What is required: In the entries below, find the line with "camera: 25 degrees left, 5 degrees up" and the line with "(437, 102) = (799, 195): wall". Return those two lines and all lines between them, exactly.

Supplied information:
#####
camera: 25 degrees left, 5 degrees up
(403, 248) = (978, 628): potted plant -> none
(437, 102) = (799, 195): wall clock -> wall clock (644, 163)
#####
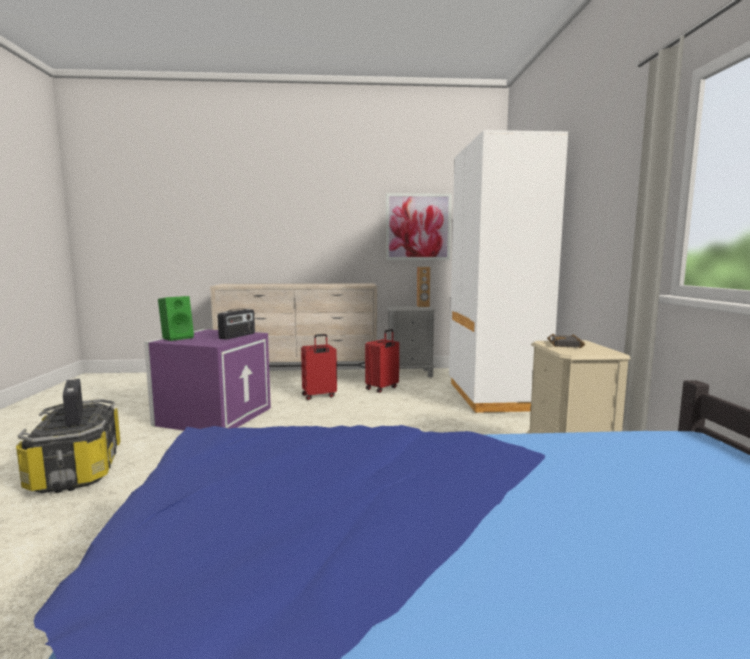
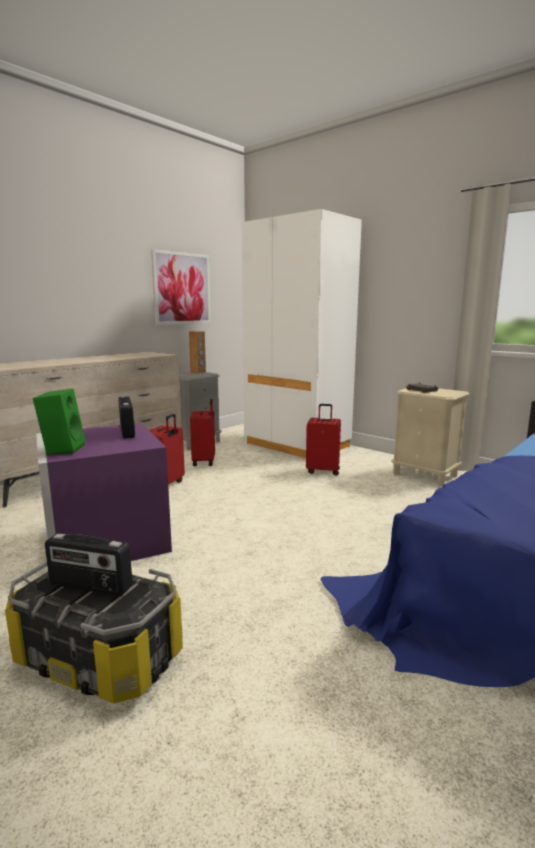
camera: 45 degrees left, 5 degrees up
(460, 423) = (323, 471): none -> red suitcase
#####
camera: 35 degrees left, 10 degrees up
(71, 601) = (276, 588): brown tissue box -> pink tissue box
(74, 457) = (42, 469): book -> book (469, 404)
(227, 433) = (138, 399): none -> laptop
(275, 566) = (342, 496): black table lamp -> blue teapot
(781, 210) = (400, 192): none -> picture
#####
Your solution:
camera: 25 degrees left, 5 degrees up
(403, 248) = (978, 628): potted plant -> none
(437, 102) = (799, 195): wall clock -> wall clock (644, 163)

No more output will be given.